His musical declaration sums up the film’s message about the ongoing need for change, and why decades after the dawn of Indian nationalism, First Nations should no longer have to ask for rights to be recognized.
“I would like for us to be seen, heard and acknowledged,” says musician Michelle St. John, one of many Indigenous voices whose input helps dispel misconceptions while seeking to ensure history doesn’t repeat itself.
“I would like for the truth of how this country came to be to be fully understood by every single person who lives here, and I think if that happens, we have a shot at getting something right.”
The Road Forward fluidly intercuts archival footage with commentary from artists who share their own stories, elders from the Native Brotherhood and Sisterhood of British Columbia, the oldest active Indigenous organizations in Canada, and other ancestors of Indigenous heroes. Their historical input is interwoven with beautiful ballads and rousing anthems that Clements and her collaborators employ to chronicle the history of Indigenous activism through six generations. Dramatic highlights include sequences recalling the genesis of the newspaper that became a catalyst for change, as well as the Constitution Express.
That movement, launched in 1980 by the Union of B.C. Indian Chiefs with Manuel at the helm, pledged to combat any attempt at patriation of the Constitution that would cause First Nations people to lose their Indigenous rights. Their message was imparted via two trains that chugged from Vancouver to Ottawa with hundreds of First Nations protesters onboard, prompting Section 35, which entrenched Indigenous rights.
The eclectic group of on-camera contributors who bolster this film, set to a rock and bluesy score, includes native-rights lawyer Tom Berger, composer Wayne Lavallee and activist Edwin Newman from Bella Bella.

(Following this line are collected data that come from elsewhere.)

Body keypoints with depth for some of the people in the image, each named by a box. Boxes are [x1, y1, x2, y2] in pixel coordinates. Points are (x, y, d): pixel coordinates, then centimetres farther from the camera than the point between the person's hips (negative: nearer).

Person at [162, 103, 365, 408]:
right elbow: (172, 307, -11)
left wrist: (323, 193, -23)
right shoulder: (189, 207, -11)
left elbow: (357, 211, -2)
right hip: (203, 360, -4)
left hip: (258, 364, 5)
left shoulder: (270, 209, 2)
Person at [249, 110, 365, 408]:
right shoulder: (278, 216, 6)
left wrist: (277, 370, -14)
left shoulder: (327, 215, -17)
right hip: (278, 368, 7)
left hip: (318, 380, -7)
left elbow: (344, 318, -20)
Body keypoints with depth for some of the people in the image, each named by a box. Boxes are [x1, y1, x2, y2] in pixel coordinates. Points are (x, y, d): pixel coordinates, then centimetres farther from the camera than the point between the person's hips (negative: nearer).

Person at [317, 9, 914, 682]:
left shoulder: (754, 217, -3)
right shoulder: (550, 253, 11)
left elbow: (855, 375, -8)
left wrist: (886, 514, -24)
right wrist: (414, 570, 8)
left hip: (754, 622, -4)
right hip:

Clements’ project, which originated as a 10-minute live performance piece commissioned for the Aboriginal Pavilion at the 2010 Vancouver Olympics, is notable for being both an historical eyeopener and highly entertaining.
Clements said she began writing lyrics based on headlines and stories she read in archived copies of The Native Voice, and then “started riffing on this idea of bringing words and music together” with musicians she knew.
Indeed, one of the film’s most compelling sights and sounds is her use of vintage typewriters tapping out headlines in a newsroom, evoking what sounds like drumbeats within a powerful visual motif.
Describing The Road Forward as “a beast, but a beautiful beast,” Clements said her objective was to replicate how an audience experiences information gleaned from newspaper headlines and stories.
Working with composers “to fuse together both the [story’s] intention and the musicality,” she said they wanted to get inside the minds of witnesses while telling their stories musically and cinematically.
She has fulfilled that artistic vision brilliantly.